Gazette Daily News Briefing, August 31
This is Stephen Schmidt from the Gazette Digital News Desk, and I’m here with your update for August 31, 2023.
According to the National Weather Service it will be sunny with a high near 81 degrees on Thursday. On Thursday evening it should be clear, with a low near 52 degrees.
Iowa Republican Gov. Kim Reynolds said she will not reinstate COVID-19 restrictions as hospitalizations across the state increase and cases of a new coronavirus variant prompt masking requirements and other restrictions to reemerge at some colleges and businesses in other parts of the country.
In a statement issued by her office Wednesday, Reynolds said "concerned Iowans have been calling my office asking whether the same could happen here. My answer — not on my watch."
In recent weeks, COVID-19 cases and hospitalizations have been on the rise across the United States. This comes as the omicron variant EG. 5, recently designated as a “variant of interest” by the World Health Organization, became the newly dominant variant in the country.
The World Health Organization said it has not seen evidence of an increase in the severity of illness under omicron variant EG.5, but the appearance of a new "highly mutated" variant dubbed BA.2.86 — which the Washington Post reports threatens to be the most adept yet at evading the body's immune response — has raised questions among virologists and health officials about what the coming months could hold.
Iowa Attorney General Brenna Bird has appealed a recent district court decision that would allow certain voting materials to be printed in languages other than English.
In a statement, Bird — a Republican — said the move is an effort to “protect election integrity and defend state law.”
The appeal follows a June court decision in which a district court judge ruled that county election officials could provide voters with non-English voter materials, like registration forms.
“The Iowa English Language Reaffirmation Act is clear; all official documents are to be written in English — including voter registration forms,” Bird said in a statement. “We look forward to arguing our case in court to uphold the Act and secure the integrity of our elections.”
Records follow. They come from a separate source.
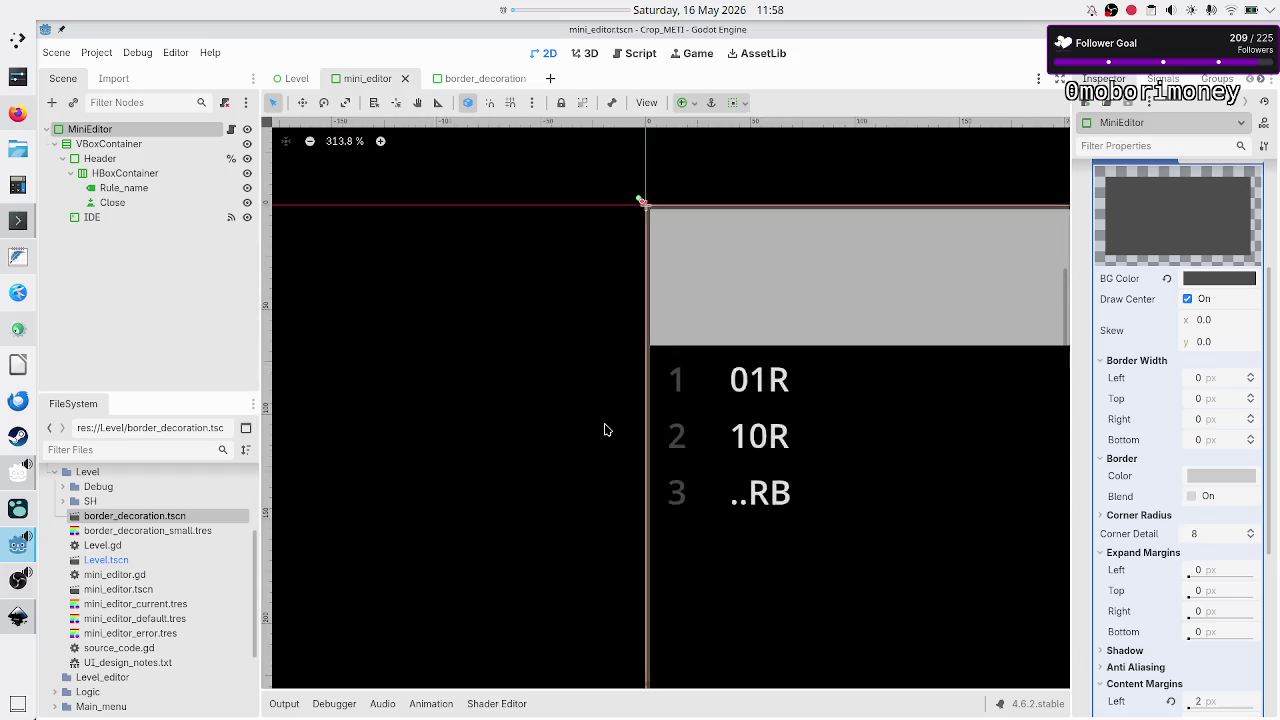
scroll(604, 430, down, 1)
scroll(604, 430, up, 7)
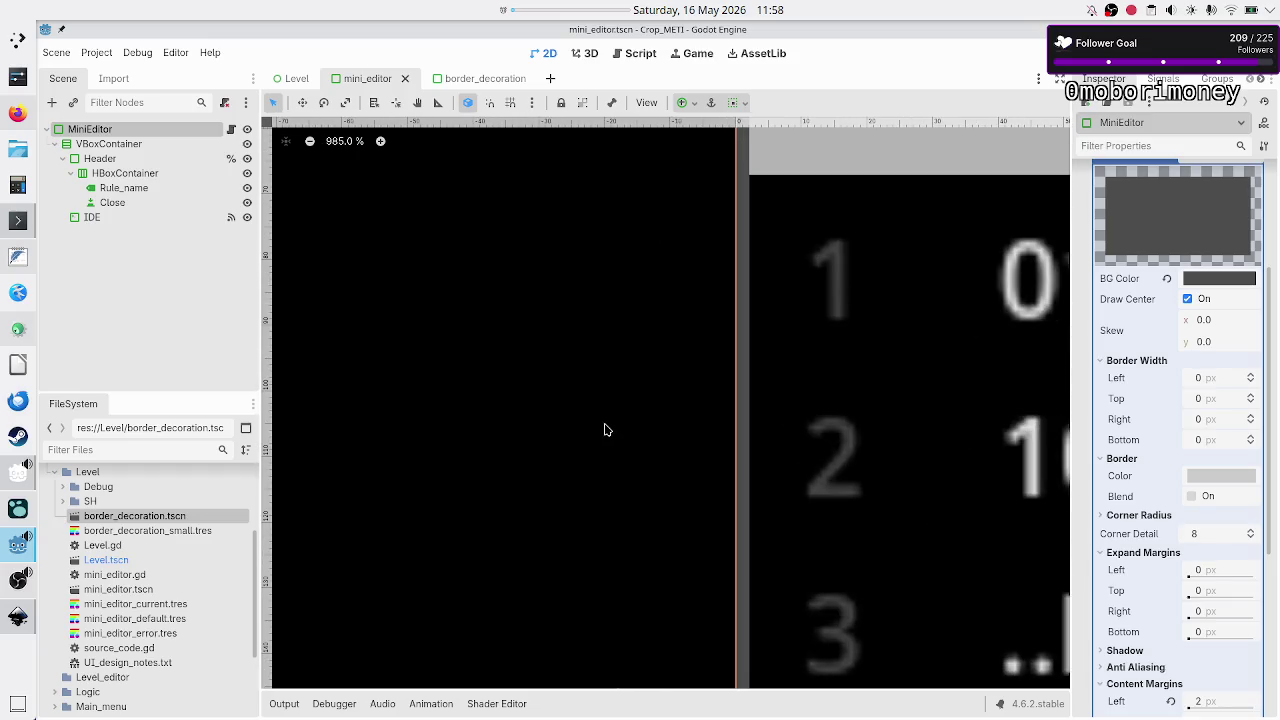
scroll(745, 465, up, 3)
scroll(745, 465, down, 3)
scroll(662, 389, down, 5)
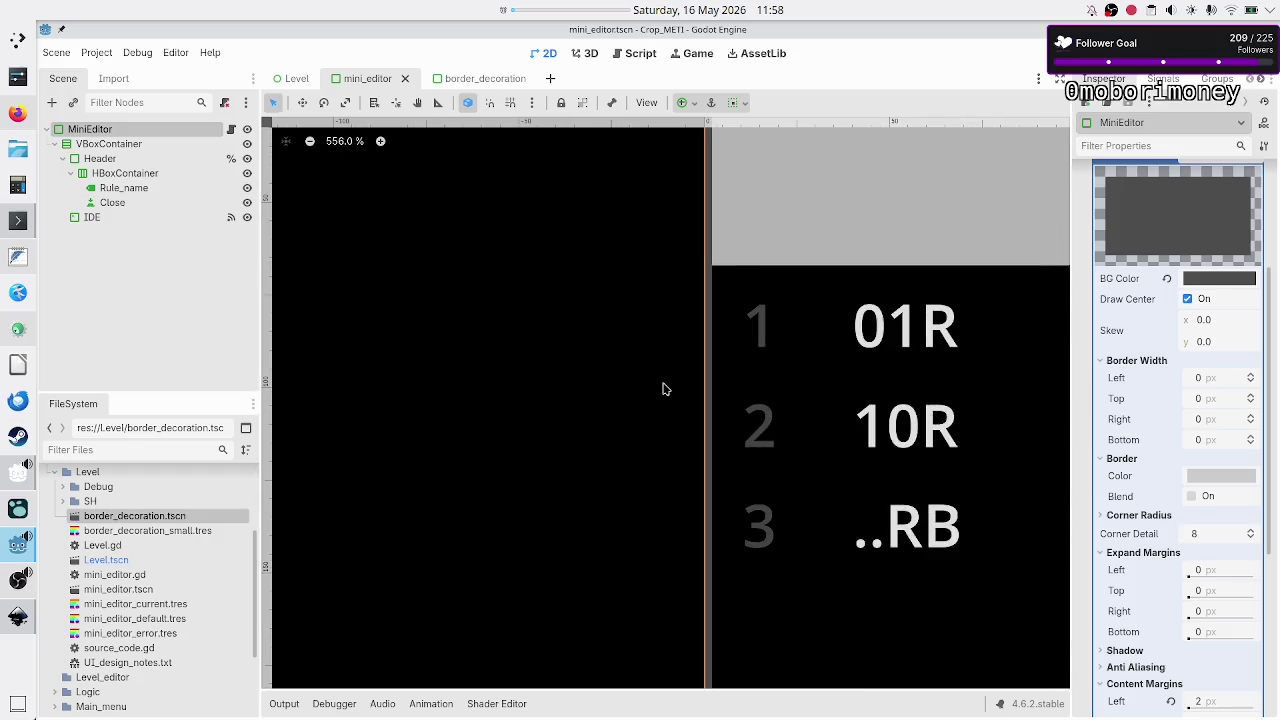
scroll(662, 389, up, 5)
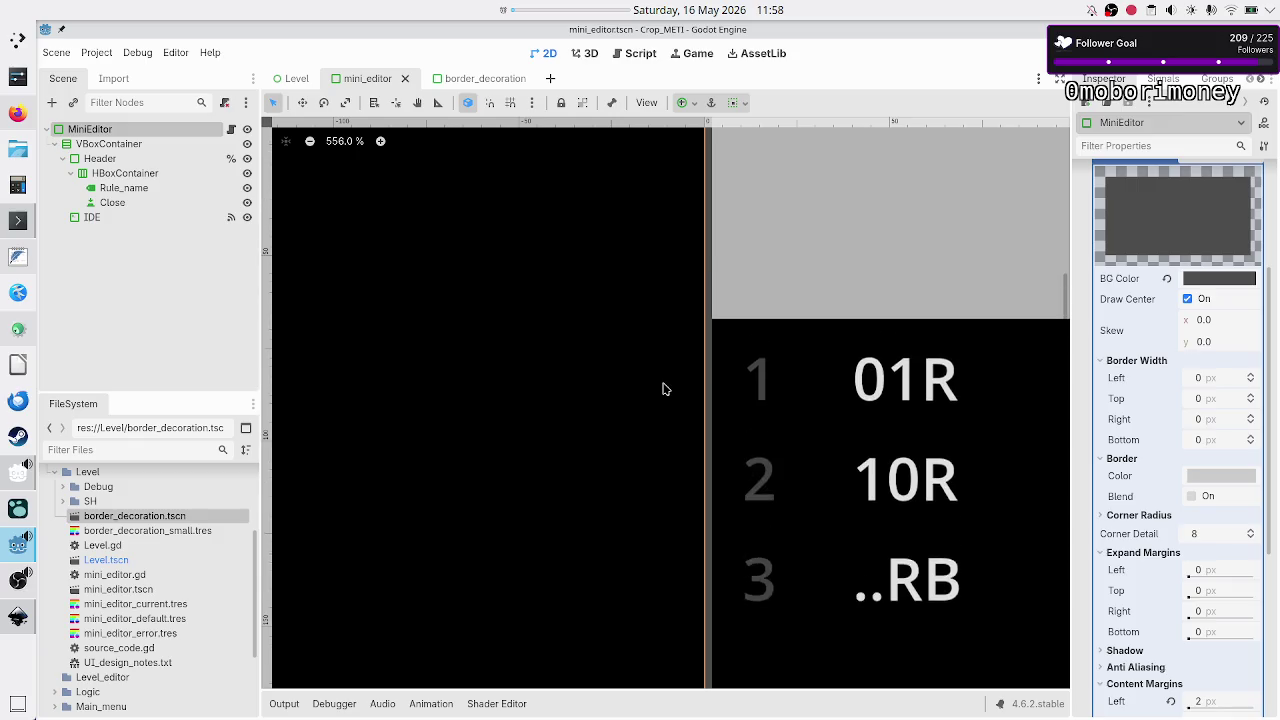
key(alt+Tab)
The June decision overruled a long-standing interpretation of Iowa law that barred the state and counties from providing voter registration forms and other materials in languages other than English. The lawsuit was brought by the League of United Latin American Citizens of Iowa against Iowa Secretary of State Paul Pate, the Iowa Voter Registration Commission and four county auditors.
The Supreme Court will either take up the appeal or send it to the state Court of Appeals to decide.
A Hiawatha man was sentenced to two and a half years in prison Monday on federal charges that he left threatening voicemail messages threatening to lynch an Arizona county election official and the Arizona Attorney General
Mark A. Rissi, 64, pleaded guilty in April to two counts of sending a threatening interstate communication.
Despite the Justice Department’s request for a 24-month sentence, U.S. District Judge Dominic Lanza, a Trump nominee, sentenced Rissi to 30 months in prison.
In court on Monday, Rissi’s attorney, Anthony James Knowles, told the judge that at the time of the calls, there was "a lot of misinformation being promulgated" by Rissi's family and the media leading them to believe Donald Trump had been cheated out of a 2020 election win.
At the sentencing hearing, Rissi stood when it was his turn to speak — and he expressed remorse, apologizing to the victims for the threats he had made.